At Thu, 24 Jan 2008 16:21:02 +0100, Hermann Lauer wrote:
On Thu, Jan 24, 2008 at 12:47:46PM +0100, Takashi Iwai wrote: ...
Thanks for the patch. The change look OK to me. Another idea would be to use DMAADDR only when DMACOUNT goes mad.
The problem is to decide when you have read garbage from DMACOUNT. DMAADDR is better in the first place, because you know the range in 24 bit which is valid (DMACOUNT is 16bit only). But my patch tries to make the failure probability much more lower by reading and comparing both, so from which one you calculate the pointer at the end is only a cosmetic issue.
Then a question arises - why DMAADDR isn't used as the primary source at all? Is it less stable than DMACOUNT in some cases?
But the back-off to the last pointer is propbably a safer solution.
I'm glad to hear the alsa design allow's this trick - or is that even the recommeded way to deal with when the hardware pointer could be temporarily not determined ?
Well, not really. In theory, it works even if the driver doesn't provide the accurate position. But, the driver must provide the position in the current period, i.e. the accuracy (latency) must be smaller than the period size. Thus, it's more safer to keep tracking the current period index (e.g. incrementing at each period-update irq) and check whether the last ptr is over it.

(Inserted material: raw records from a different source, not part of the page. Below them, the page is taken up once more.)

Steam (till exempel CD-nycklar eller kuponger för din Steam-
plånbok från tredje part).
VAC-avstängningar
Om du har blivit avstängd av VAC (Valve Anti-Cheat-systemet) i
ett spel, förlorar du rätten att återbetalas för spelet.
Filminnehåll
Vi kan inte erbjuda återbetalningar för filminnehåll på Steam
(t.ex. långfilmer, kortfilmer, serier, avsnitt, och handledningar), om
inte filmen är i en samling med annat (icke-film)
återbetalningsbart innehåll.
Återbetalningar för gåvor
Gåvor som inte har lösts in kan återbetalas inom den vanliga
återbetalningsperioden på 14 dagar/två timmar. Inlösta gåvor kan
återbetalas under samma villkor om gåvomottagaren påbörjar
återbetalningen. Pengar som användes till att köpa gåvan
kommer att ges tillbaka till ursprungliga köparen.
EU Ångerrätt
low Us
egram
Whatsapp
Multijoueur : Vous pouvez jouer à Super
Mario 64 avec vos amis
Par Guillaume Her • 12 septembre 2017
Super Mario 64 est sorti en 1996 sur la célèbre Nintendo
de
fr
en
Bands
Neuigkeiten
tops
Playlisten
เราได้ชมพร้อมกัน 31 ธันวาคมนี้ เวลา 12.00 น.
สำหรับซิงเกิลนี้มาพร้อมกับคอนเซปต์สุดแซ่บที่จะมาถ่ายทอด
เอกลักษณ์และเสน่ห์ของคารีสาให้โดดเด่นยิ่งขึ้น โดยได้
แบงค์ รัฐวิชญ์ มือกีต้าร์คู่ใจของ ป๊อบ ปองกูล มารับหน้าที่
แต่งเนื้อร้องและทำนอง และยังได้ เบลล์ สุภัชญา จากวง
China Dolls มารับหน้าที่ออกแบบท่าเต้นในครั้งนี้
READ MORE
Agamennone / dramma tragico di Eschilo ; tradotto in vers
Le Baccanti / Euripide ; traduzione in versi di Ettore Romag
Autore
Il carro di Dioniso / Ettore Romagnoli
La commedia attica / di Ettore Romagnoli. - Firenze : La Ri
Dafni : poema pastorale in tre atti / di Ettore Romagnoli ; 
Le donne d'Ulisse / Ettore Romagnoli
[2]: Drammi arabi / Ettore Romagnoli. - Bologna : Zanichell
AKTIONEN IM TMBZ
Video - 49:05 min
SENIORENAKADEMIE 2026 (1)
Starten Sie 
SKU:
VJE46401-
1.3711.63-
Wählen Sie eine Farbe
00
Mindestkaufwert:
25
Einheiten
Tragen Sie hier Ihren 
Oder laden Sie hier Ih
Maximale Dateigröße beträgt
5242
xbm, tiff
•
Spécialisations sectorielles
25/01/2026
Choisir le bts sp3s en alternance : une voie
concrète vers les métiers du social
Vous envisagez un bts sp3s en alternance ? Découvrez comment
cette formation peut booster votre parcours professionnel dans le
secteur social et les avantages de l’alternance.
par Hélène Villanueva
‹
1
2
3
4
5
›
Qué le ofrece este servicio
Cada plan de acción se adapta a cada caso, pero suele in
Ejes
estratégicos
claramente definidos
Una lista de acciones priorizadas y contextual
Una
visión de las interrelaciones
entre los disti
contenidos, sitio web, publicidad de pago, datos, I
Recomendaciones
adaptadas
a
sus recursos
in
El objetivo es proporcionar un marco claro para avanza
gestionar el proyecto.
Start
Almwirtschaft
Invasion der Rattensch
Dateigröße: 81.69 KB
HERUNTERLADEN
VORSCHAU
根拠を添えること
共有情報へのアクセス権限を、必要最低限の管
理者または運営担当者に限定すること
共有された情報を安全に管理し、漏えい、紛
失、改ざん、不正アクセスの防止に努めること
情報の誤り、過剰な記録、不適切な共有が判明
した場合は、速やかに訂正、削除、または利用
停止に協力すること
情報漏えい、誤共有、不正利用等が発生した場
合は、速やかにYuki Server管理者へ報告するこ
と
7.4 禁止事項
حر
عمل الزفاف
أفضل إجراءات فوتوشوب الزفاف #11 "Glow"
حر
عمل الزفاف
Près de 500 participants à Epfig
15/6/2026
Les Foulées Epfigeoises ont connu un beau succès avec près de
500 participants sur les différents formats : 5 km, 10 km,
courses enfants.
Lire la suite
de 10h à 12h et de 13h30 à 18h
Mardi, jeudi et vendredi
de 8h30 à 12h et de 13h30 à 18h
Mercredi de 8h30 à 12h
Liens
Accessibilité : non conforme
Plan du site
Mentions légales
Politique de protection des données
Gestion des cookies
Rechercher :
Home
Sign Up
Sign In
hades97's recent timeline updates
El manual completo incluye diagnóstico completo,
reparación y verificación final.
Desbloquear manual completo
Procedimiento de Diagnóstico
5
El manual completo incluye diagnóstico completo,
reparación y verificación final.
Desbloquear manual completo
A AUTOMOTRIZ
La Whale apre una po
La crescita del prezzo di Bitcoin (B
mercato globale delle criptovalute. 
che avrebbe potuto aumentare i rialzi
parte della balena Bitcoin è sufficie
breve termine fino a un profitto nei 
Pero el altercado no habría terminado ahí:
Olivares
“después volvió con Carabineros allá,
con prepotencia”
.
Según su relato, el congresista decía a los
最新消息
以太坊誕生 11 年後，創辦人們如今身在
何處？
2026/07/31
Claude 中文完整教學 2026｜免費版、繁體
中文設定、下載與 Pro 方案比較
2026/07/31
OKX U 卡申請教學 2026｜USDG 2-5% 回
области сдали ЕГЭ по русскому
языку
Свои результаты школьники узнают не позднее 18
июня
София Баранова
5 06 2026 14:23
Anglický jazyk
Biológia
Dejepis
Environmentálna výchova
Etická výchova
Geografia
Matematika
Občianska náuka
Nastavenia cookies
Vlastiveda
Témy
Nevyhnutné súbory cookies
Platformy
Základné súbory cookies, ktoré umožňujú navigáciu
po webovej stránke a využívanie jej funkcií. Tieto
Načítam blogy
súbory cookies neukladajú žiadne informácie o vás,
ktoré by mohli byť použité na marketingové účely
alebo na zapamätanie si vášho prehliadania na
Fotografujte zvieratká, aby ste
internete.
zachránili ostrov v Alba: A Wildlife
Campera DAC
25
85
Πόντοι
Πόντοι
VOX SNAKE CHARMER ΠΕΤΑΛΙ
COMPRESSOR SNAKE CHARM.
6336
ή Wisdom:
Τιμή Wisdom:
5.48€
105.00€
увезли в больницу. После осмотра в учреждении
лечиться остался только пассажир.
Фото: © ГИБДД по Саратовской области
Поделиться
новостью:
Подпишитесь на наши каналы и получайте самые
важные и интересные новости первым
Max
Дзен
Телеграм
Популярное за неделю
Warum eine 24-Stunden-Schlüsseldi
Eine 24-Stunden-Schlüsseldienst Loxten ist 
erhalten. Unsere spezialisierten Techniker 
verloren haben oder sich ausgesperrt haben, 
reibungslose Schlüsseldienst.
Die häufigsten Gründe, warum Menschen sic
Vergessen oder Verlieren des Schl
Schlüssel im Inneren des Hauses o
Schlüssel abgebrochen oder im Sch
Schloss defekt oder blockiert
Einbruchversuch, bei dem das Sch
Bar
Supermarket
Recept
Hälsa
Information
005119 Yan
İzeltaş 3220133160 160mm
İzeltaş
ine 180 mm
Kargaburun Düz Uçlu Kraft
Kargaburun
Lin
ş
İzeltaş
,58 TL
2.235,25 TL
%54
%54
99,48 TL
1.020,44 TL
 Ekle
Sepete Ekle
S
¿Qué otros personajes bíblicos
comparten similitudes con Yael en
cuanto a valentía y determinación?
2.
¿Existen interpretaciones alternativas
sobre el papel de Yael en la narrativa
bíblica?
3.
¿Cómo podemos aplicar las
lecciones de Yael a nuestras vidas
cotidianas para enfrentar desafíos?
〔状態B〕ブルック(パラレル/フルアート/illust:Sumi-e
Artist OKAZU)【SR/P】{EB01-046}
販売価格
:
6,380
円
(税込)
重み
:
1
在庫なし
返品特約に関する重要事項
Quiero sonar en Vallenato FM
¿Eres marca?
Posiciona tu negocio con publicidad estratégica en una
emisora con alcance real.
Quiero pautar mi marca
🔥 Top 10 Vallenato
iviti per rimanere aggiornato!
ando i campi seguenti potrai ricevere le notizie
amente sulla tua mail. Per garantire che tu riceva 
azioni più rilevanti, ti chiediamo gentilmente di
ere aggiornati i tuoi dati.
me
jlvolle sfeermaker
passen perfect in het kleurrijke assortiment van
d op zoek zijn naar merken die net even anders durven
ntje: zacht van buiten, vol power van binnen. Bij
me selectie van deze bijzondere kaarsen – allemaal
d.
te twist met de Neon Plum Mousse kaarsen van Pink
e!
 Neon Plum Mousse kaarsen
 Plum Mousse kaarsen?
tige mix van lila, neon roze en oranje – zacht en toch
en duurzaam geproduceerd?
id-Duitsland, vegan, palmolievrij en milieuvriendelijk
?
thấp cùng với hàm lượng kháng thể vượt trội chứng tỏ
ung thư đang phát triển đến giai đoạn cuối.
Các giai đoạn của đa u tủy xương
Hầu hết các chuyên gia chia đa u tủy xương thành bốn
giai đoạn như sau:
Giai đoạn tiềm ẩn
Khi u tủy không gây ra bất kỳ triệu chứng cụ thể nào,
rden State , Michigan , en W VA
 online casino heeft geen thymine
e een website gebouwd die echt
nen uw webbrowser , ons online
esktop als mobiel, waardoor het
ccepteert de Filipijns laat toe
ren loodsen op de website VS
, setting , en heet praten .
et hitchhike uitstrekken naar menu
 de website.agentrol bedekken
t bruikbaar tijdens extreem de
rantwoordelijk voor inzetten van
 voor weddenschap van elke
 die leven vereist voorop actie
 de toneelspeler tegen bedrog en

For example, suppose the buffer = 256 x 4 periods. The last ptr is recorded at 256. Now, at the real position 512, an irq is issued. The irq handler calls snd_pcm_period_elapsed(), which calls the pointer callback in the PCM core. If the read error occurs at this moment, we can't back up to the last position 256. We are supposed to be at position 512 or more.
The patch is, however, unable to apply as is because of coding style problems. Try $LINUXKERNEL/scripts/checkpatch.pl, fix what are suggested there, and repost the patch together with your sign-off.
Will do that when I digged trough the details (have to learn about signing).
See $LINUX/Documentation/SubmittingPatches.